» **WHAT THE TASK ASKS**: Extend the news report on the Yanomami youth who died after testing positive for coronavirus, picking up where it stops.

» **EXCERPTED PASSAGE**:
/---

BRASILIA (Reuters) - A Yanomami youth has died after testing positive for coronavirus, health officials said on Friday, raising fears that the epidemic will spread among the largest indigenous tribe in northern Brazil.
Alvanei Xirixan, 15, died on Thursday night in intensive care in the main hospital of Boa Vista, capital of Roraima state, according to the local indigenous health service Dsei attached to the Ministry of Health.
Anthropologists and health experts warn that coronavirus could have a devastating impact on Brazil’s 850,000 indigenous people who are vulnerable to external diseases and whose lifestyle in tribal villages rules out social distancing.
More than 26,000 Yanomami live on Brazil’s border with Venezuela on a reservation the size of Portugal. Their lands have been invaded for years by thousands of illegal gold miners who brought measles and other illnesses fatal to the tribe.
Xirixan was from the village of Rehebe on the Uraricoera river, an access route for the gold rush miners, and had been in hospital for a week, Dsei said on social media.
It said villagers with coronavirus symptoms were being isolated and test kits were rushed to the reservation.

\---

» **THE DATA**:
/---

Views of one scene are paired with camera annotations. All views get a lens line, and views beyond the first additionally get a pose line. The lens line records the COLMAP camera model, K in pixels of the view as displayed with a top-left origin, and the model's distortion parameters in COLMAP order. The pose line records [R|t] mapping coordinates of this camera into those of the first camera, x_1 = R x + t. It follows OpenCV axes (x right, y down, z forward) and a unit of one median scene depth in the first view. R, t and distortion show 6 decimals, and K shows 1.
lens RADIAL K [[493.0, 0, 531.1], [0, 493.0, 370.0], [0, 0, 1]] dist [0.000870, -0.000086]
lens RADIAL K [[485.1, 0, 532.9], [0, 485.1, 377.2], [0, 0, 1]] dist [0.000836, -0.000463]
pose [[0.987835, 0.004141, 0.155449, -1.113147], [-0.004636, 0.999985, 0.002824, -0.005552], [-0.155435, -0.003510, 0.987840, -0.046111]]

\---

» **TASK RESPONSE**:
The Yanomami youth was the third indigenous person to die in the epidemic now sweeping Brazil with force. Two previous deaths were of indigenous people who were living in urban areas, including an 87-year-ol woman in Para state and man in Manaus.
Four members of the Kokama tribe on the upper reaches of the Amazon river close to Colombia and Peru have been infected after a doctor who worked with them tested positive for coronavirus.
Brazil’s Health Minister Luiz Henrique Mandetta reported the first case of coronavirus infection among the Yanomami people on Wednesday and said the government plans to build a field hospital for tribes that are vulnerable to contagion.
“We are extremely concerned about the indigenous communities,” he said.
Brazil is facing a surge in coronavirus cases, with 17,857 reported on Thursday, and the number of deaths doubled in five days to 941, the ministry said.